==== DATA SUPPLIED ====

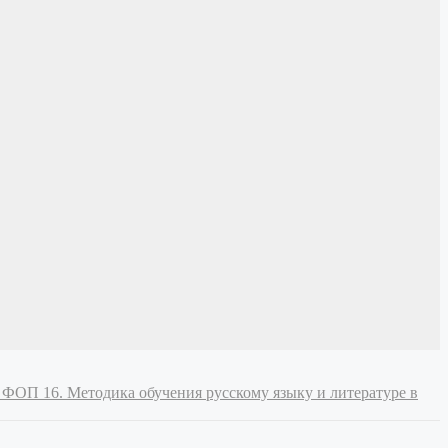
 и ФОП
16. Методика обучения русскому языку и литературе в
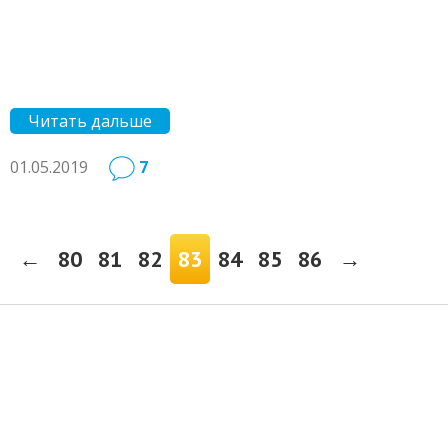
Читать дальше
01.05.2019
7
←
80
81
82
83
84
85
86
→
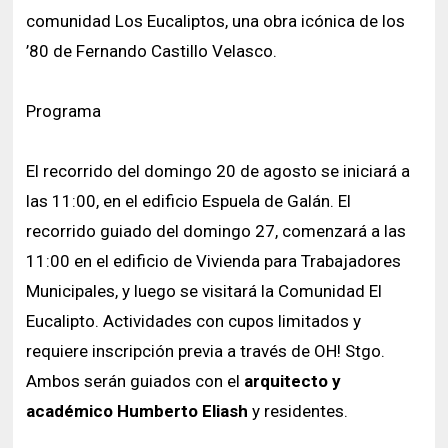
comunidad Los Eucaliptos, una obra icónica de los
’80 de Fernando Castillo Velasco.
Programa
El recorrido del domingo 20 de agosto se iniciará a
las 11:00, en el edificio Espuela de Galán. El
recorrido guiado del domingo 27, comenzará a las
11:00 en el edificio de Vivienda para Trabajadores
Municipales, y luego se visitará la Comunidad El
Eucalipto. Actividades con cupos limitados y
requiere inscripción previa a través de OH! Stgo.
Ambos serán guiados con el
arquitecto y
académico Humberto Eliash
y residentes.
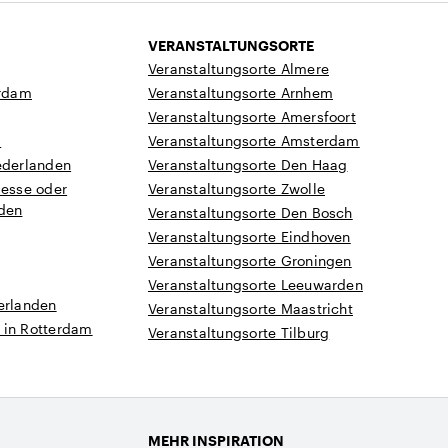
VERANSTALTUNGSORTE
Veranstaltungsorte Almere
rdam
Veranstaltungsorte Arnhem
Veranstaltungsorte Amersfoort
a
Veranstaltungsorte Amsterdam
ederlanden
Veranstaltungsorte Den Haag
Messe oder
Veranstaltungsorte Zwolle
nden
Veranstaltungsorte Den Bosch
Veranstaltungsorte Eindhoven
Veranstaltungsorte Groningen
Veranstaltungsorte Leeuwarden
erlanden
Veranstaltungsorte Maastricht
 in Rotterdam
Veranstaltungsorte Tilburg
MEHR INSPIRATION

====

## PROBLEM STATEMENT
Reproduce the text read from each of the items above without any changes, leaving the pictures out of your answer.

## SOLUTION TO THIS TASK
 и ФОП
16. Методика обучения русскому языку и литературе в
Читать дальше
01.05.2019
7
←
80
81
82
83
84
85
86
→
comunidad Los Eucaliptos, una obra icónica de los
’80 de Fernando Castillo Velasco.
Programa
El recorrido del domingo 20 de agosto se iniciará a
las 11:00, en el edificio Espuela de Galán. El
recorrido guiado del domingo 27, comenzará a las
11:00 en el edificio de Vivienda para Trabajadores
Municipales, y luego se visitará la Comunidad El
Eucalipto. Actividades con cupos limitados y
requiere inscripción previa a través de OH! Stgo.
Ambos serán guiados con el
arquitecto y
académico Humberto Eliash
y residentes.
VERANSTALTUNGSORTE
Veranstaltungsorte Almere
rdam
Veranstaltungsorte Arnhem
Veranstaltungsorte Amersfoort
a
Veranstaltungsorte Amsterdam
ederlanden
Veranstaltungsorte Den Haag
Messe oder
Veranstaltungsorte Zwolle
nden
Veranstaltungsorte Den Bosch
Veranstaltungsorte Eindhoven
Veranstaltungsorte Groningen
Veranstaltungsorte Leeuwarden
erlanden
Veranstaltungsorte Maastricht
 in Rotterdam
Veranstaltungsorte Tilburg
MEHR INSPIRATION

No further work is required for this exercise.